Me formé en una universidad rara. A los ingenieros nos obligaban a estudiar cosas tan poco habituales en la disciplina como Economía o Legislación y Ética. No eran extrañas optativas, sino obligatorias en toda regla. De éstas y algunas otras asignaturas se asentaron en mi psiquis algunos actos reflejo. Recuerdo como si fuera hoy cuando me dijeron, en la primera sesión de Economía, que la misma era una ciencia social. ¡Una ciencia social! No lo parecía, especialmente cuando te explicaban el flujo circular de la renta o la “ley” de la oferta y la demanda, pero lo era.
Como ciencia social, sus capacidades de predicción siempre han estado condicionadas por la incertidumbre de todas la componentes que la rodean. De hecho, nada se repite tanto en los texto de economía como la expresión Ceteris paribus. Esos mismos textos que normalmente explican mejor lo que ha pasado que lo que exactamente va a acontecer; mientras los autores se divierten quitando de en medio la incertidumbre con la recurrida coletilla en latín.
Sin embargo, un buen día lo entendí todo. Cayó en mis manos un librito mínimo de John Kenneth Galbraith titulado Breve Historia de la Euforia Financiera. Me dejó ver que en economía no todo es como parece, que la gente no siempre actúa como se espera y que muy habitualmente hace todo lo contrario a las expectativas. Aunque parezcan absolutas locuras. Es entonces cuando a aquel economista que logre explicar tan irracional comportamiento, tamaña rareza fuera de la norma, se le otorga un prestigioso Nobel.
Por eso creo que no. Que la pandemia del año veinte no será la debacle del mundo tal y como lo conocemos, y que tampoco cambiará la naturaleza humana como se afanan en repetir un día sí y otro también los economistas. Que no transformará la geopolítica y mucho menos los hábitos económicos previos a la crisis.

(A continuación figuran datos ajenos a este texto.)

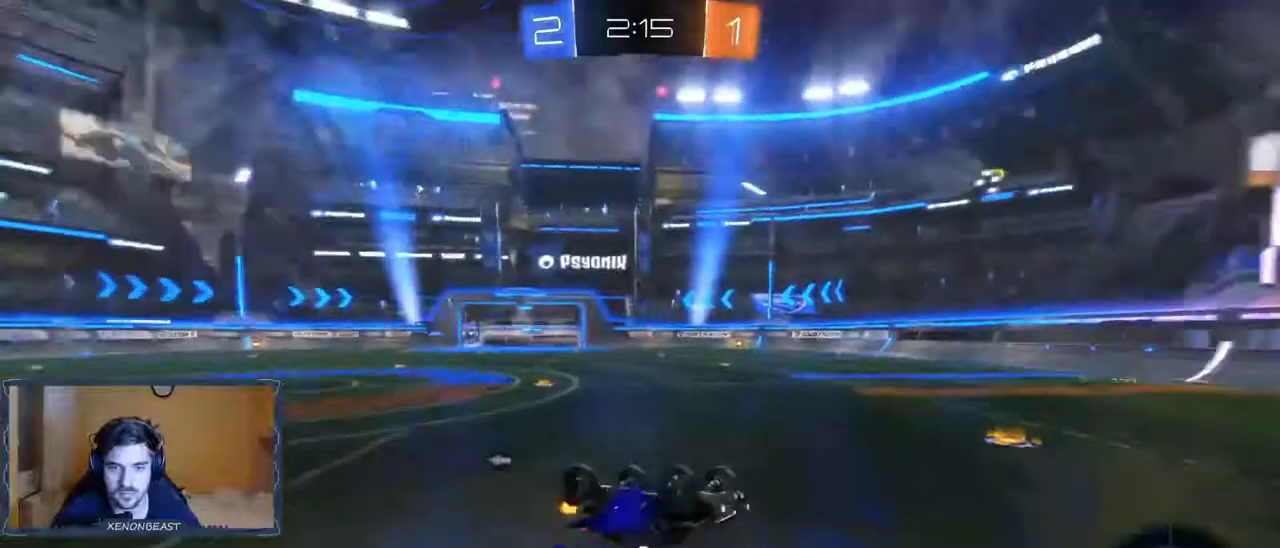
{"buttons": ["R2"], "left_stick": "center", "right_stick": "center", "events": []}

Al menos, no en la dirección que haga pensar en una involución de las costumbres, incluso de las más peligrosas, como las que tienen implicaciones ecológicas. A parecer, los humanos necesitamos olvidar rápidamente para seguir viviendo y hacer como si nada hubiese pasado. Sólo respetamos en esa constante el recuerdo de lo querido. De no ser así, cómo explicar que seamos más de siete mil millones con unas cuantas pandemias a cuestas.
Casi nada de lo que predigo suele cumplirse, por eso siempre hablo de creencias. Y sé que la de esta ocasión parece contraintuitiva vista desde dentro, pero a mí me da que junto a la vacuna deseada irá de polizón un poderoso placebo de olvido, el misterioso compuesto del progreso de la especie.